## Given request
Rewrite the records below, putting "Inspector" wherever "Technician" appears and leaving everything else the same. Do not include the pictures in your answer.

::::

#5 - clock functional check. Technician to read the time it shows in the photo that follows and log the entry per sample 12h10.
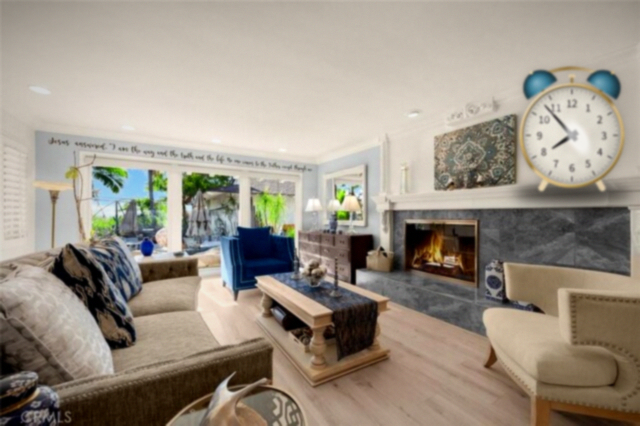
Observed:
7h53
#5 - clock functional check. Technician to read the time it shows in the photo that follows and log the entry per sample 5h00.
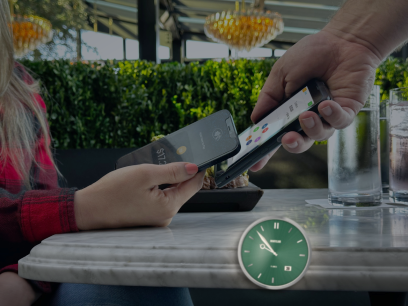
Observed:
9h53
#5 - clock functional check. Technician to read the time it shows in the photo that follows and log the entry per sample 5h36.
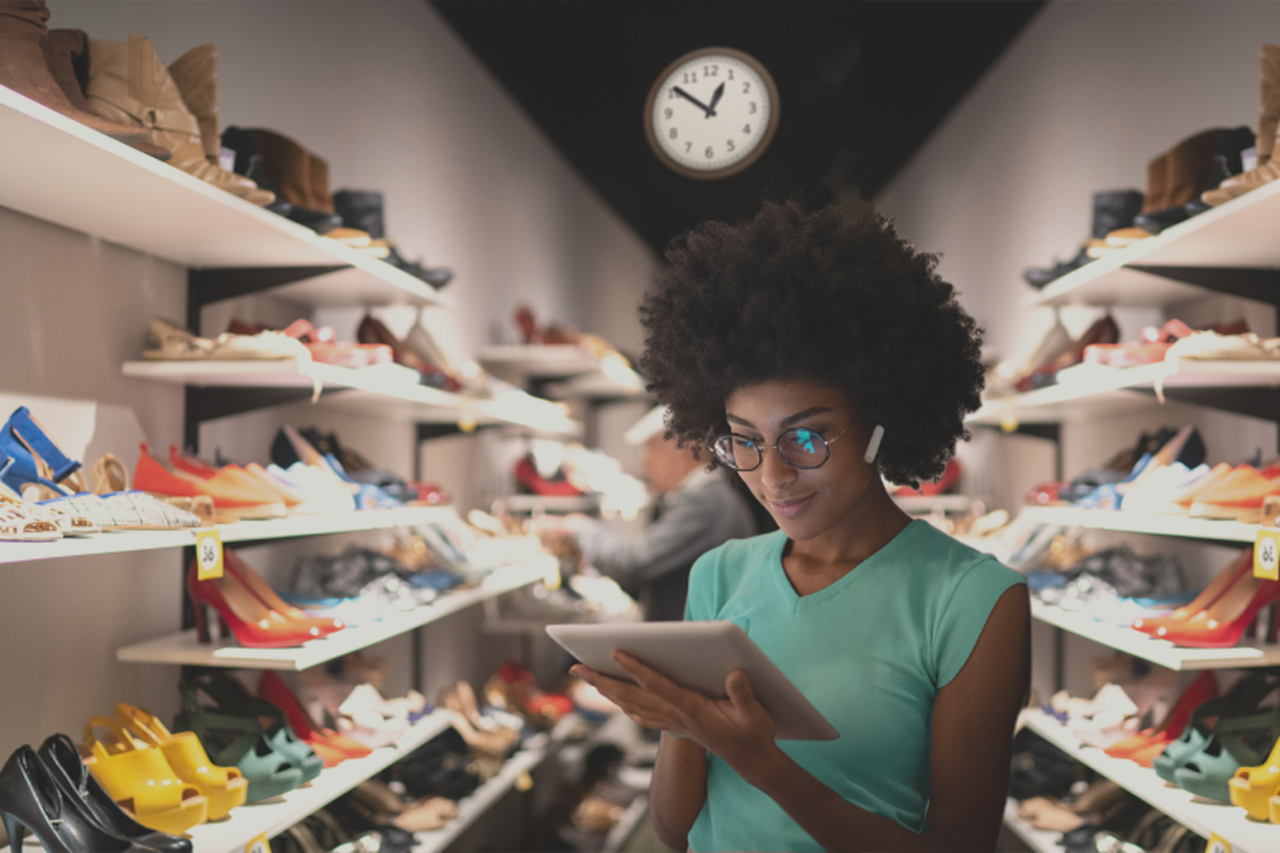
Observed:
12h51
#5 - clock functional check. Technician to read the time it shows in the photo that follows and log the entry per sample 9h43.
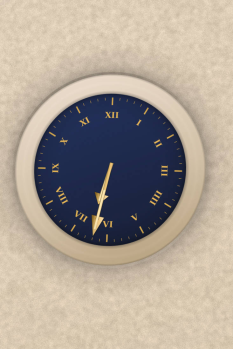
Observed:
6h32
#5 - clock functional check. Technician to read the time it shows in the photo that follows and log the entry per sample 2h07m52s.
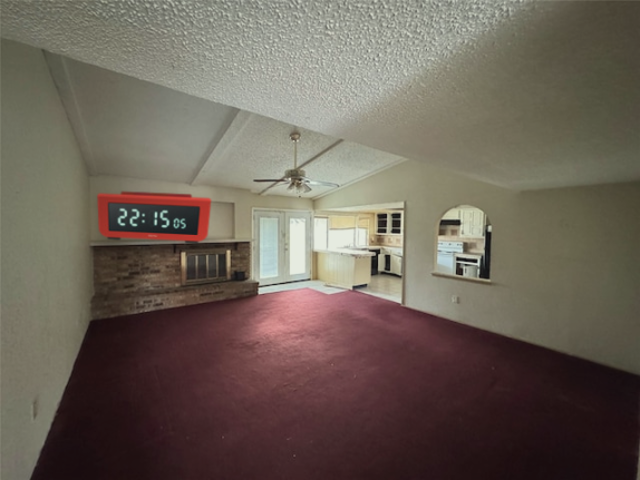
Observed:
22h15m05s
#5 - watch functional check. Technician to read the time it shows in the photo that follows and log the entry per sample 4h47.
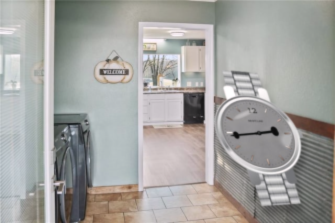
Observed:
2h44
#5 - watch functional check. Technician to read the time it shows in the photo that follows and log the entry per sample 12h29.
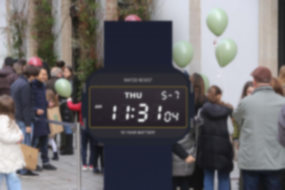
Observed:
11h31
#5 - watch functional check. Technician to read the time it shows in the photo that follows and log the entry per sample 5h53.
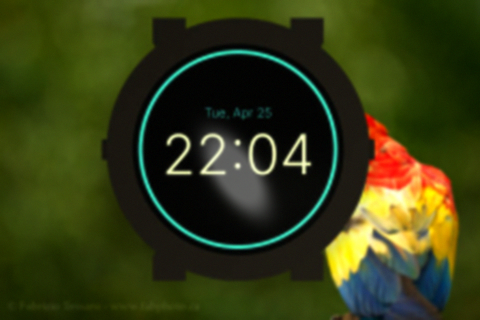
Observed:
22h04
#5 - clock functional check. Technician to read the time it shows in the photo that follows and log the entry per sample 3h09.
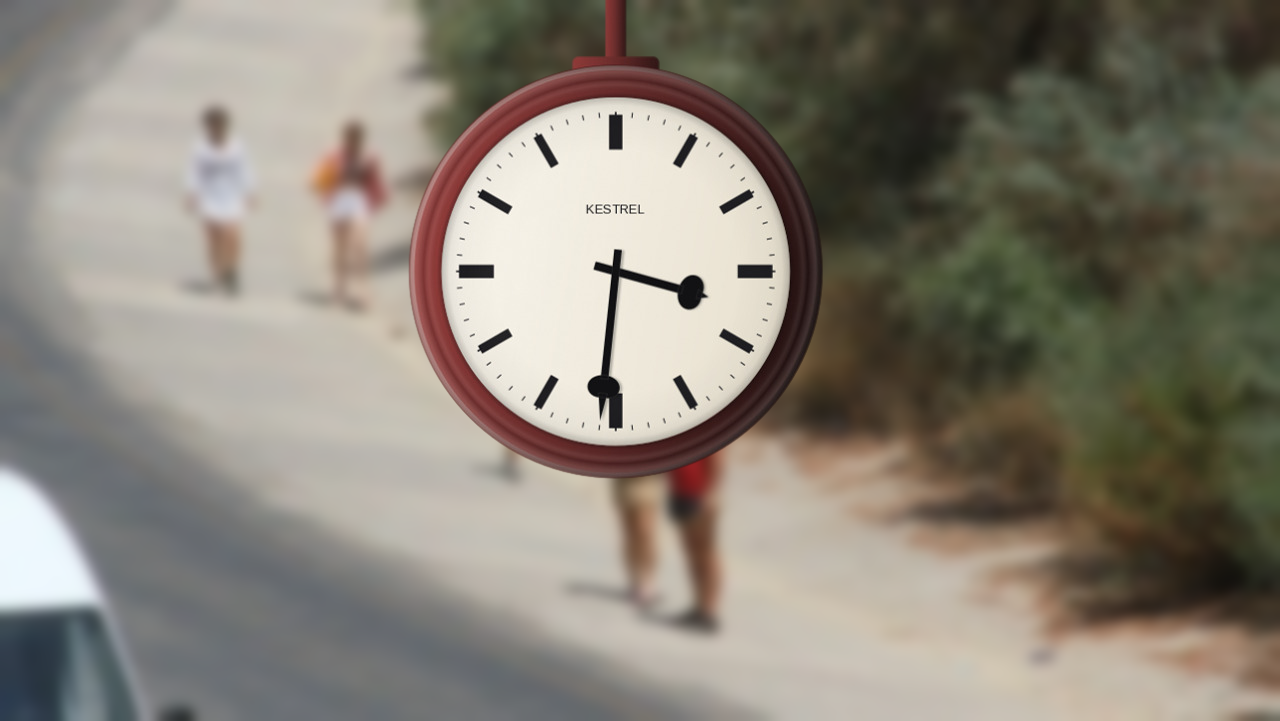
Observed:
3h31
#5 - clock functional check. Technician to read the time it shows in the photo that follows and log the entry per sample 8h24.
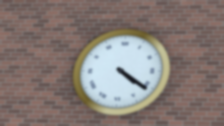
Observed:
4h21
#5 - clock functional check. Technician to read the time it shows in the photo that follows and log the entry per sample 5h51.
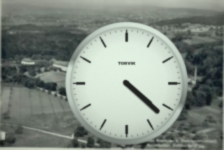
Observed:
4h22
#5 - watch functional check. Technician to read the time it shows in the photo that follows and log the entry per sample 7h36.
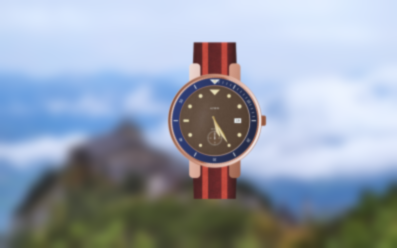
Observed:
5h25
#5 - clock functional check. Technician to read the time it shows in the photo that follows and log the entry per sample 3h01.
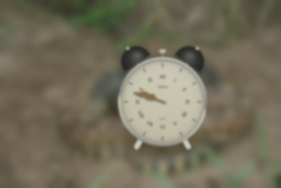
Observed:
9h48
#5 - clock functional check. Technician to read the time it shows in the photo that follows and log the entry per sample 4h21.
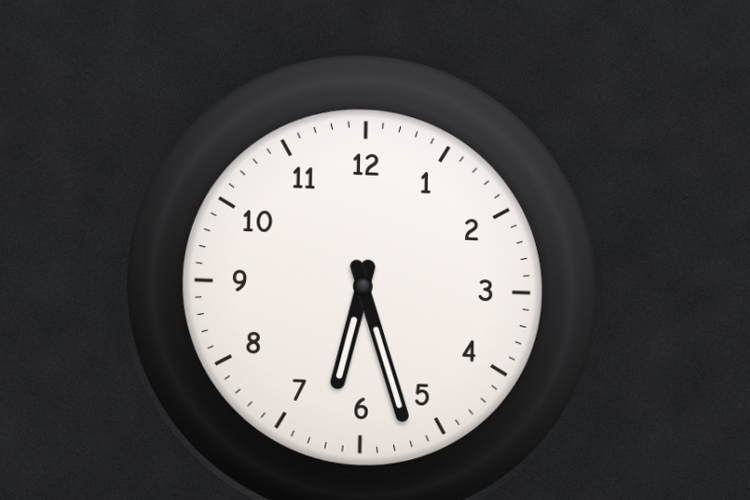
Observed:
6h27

::::

## Task result
#5 - clock functional check. Inspector to read the time it shows in the photo that follows and log the entry per sample 12h10.
Observed:
7h53
#5 - clock functional check. Inspector to read the time it shows in the photo that follows and log the entry per sample 5h00.
Observed:
9h53
#5 - clock functional check. Inspector to read the time it shows in the photo that follows and log the entry per sample 5h36.
Observed:
12h51
#5 - clock functional check. Inspector to read the time it shows in the photo that follows and log the entry per sample 9h43.
Observed:
6h32
#5 - clock functional check. Inspector to read the time it shows in the photo that follows and log the entry per sample 2h07m52s.
Observed:
22h15m05s
#5 - watch functional check. Inspector to read the time it shows in the photo that follows and log the entry per sample 4h47.
Observed:
2h44
#5 - watch functional check. Inspector to read the time it shows in the photo that follows and log the entry per sample 12h29.
Observed:
11h31
#5 - watch functional check. Inspector to read the time it shows in the photo that follows and log the entry per sample 5h53.
Observed:
22h04
#5 - clock functional check. Inspector to read the time it shows in the photo that follows and log the entry per sample 3h09.
Observed:
3h31
#5 - clock functional check. Inspector to read the time it shows in the photo that follows and log the entry per sample 8h24.
Observed:
4h21
#5 - clock functional check. Inspector to read the time it shows in the photo that follows and log the entry per sample 5h51.
Observed:
4h22
#5 - watch functional check. Inspector to read the time it shows in the photo that follows and log the entry per sample 7h36.
Observed:
5h25
#5 - clock functional check. Inspector to read the time it shows in the photo that follows and log the entry per sample 3h01.
Observed:
9h48
#5 - clock functional check. Inspector to read the time it shows in the photo that follows and log the entry per sample 4h21.
Observed:
6h27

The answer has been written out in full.